Damit das auch angenommen wird, gibt es überdachte Parkplätze für 100 Euro jährlich, das Parken ab der 3. Etage ist völlig kostenlos. Zur Finanzierung des Parkdecks werden die Gebühren auf den anderen Plätzen angehoben. Hinter der Kreissparkasse werden erstmals Gebühren fürs Parken verlangt.  Um Kosten zu sparen und wegen der Kundenfreundlich- keit wird dafür die Parküberwachung eingestellt. Tschuldigung, ist ja schon eingestellt?

So, oder so ähnlich wird es wohl passieren.

 

Parkplatzauswertung

Donnerstag, August 14th, 2014

Das für 162 000 Euro eingekaufte Parkleitsystem liefert also keine für die Stadträte verständlichen Auswertungen. Sagt man.

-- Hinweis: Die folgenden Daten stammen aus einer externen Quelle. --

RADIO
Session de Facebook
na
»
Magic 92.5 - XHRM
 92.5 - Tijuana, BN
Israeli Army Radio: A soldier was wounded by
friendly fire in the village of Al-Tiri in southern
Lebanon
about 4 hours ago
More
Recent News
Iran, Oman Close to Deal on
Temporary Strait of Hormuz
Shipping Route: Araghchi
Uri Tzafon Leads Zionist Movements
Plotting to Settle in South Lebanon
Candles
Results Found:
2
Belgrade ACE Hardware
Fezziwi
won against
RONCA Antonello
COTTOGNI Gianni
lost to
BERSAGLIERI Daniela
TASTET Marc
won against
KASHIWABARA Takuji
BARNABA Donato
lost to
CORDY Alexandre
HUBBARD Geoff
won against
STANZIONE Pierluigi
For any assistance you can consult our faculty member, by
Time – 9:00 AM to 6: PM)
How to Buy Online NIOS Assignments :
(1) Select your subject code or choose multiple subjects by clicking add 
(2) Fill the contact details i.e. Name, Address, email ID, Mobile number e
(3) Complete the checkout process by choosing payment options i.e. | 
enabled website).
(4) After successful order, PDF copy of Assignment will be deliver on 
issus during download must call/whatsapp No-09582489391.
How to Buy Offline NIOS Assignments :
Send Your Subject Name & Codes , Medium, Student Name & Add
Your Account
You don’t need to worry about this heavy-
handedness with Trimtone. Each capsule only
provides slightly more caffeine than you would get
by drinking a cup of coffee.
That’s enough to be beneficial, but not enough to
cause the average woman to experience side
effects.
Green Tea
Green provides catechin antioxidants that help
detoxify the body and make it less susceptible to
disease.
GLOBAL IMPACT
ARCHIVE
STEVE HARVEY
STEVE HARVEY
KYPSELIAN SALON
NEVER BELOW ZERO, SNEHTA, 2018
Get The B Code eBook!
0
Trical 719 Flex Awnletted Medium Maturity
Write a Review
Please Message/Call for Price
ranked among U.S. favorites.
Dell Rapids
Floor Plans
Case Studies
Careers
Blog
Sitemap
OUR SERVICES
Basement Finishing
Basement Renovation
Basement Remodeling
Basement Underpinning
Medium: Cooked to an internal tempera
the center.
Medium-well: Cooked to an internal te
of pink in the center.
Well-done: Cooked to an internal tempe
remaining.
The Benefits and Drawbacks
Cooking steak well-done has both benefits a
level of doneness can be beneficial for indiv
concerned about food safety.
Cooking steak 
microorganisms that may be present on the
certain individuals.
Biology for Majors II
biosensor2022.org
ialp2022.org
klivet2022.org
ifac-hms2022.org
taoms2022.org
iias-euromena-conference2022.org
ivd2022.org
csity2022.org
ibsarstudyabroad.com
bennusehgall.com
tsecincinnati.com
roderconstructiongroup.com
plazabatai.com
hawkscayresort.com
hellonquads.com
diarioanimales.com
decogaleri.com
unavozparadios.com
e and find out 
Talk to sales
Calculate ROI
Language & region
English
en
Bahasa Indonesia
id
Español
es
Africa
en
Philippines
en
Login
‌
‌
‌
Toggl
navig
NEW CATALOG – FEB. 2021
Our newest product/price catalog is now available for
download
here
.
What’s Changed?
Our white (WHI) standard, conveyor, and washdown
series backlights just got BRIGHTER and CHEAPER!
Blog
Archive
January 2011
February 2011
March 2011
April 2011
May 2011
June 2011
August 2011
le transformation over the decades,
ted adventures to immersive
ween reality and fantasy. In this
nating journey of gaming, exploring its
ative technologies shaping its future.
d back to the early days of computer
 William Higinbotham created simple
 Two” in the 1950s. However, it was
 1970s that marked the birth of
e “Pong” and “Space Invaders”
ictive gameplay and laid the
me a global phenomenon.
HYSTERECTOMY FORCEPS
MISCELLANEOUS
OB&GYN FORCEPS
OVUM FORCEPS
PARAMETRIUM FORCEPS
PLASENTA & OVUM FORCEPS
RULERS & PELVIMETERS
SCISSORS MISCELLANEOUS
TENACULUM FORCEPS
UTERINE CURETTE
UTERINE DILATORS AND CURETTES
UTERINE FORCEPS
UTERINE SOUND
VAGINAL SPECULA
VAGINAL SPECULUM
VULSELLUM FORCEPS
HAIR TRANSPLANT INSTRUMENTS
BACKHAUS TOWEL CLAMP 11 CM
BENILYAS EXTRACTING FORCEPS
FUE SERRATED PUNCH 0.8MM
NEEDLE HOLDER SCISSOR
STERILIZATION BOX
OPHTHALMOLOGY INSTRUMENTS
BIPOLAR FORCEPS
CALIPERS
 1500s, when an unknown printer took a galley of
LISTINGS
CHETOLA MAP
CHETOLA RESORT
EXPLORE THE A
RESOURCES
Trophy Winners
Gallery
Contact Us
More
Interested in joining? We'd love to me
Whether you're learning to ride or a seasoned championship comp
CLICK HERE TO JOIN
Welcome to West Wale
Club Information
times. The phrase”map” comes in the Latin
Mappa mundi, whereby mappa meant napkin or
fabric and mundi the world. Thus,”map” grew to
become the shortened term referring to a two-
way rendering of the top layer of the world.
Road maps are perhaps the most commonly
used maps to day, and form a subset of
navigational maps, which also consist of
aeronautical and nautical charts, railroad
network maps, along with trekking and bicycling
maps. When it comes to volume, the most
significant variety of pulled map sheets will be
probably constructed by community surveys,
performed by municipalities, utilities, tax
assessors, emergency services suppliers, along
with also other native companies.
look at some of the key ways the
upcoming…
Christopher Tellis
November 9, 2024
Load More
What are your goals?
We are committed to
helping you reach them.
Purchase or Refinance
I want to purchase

Man hat eher den Eindruck, man will es einfach nicht glauben, nicht zur Kenntnis nehmen.

Man hätte halt so gerne ein Parkhaus.

Dabei sagen die Zahlen aus, was zwei Leute vor geraumer Zeit völlig richtig hierzu gesagt haben.

Der Inhaber des Paletti am Schwankl-Eck sagte, das einzige was den ganzen Tag grün sei, sei die Anzeige der freien Parkplätze.

Ein anderer wurde von einer Zeitung befragt nach den Parkplätzen. Er sagte, solange es vor der Loisachhalle freie Parkplätze gebe, brauche es auch kein Parkhaus.

Das Geld sollte man stattdessen in die Verschönerung von Loisachufer und Innenstadt investieren. Wenn uns dann die Touristen die Türen einrennen, dann kann man immer noch reagieren.

Man muß nicht erst das Loisachufer am Hatzplatz verschandeln, um dann das Loisachufer zu verschönern.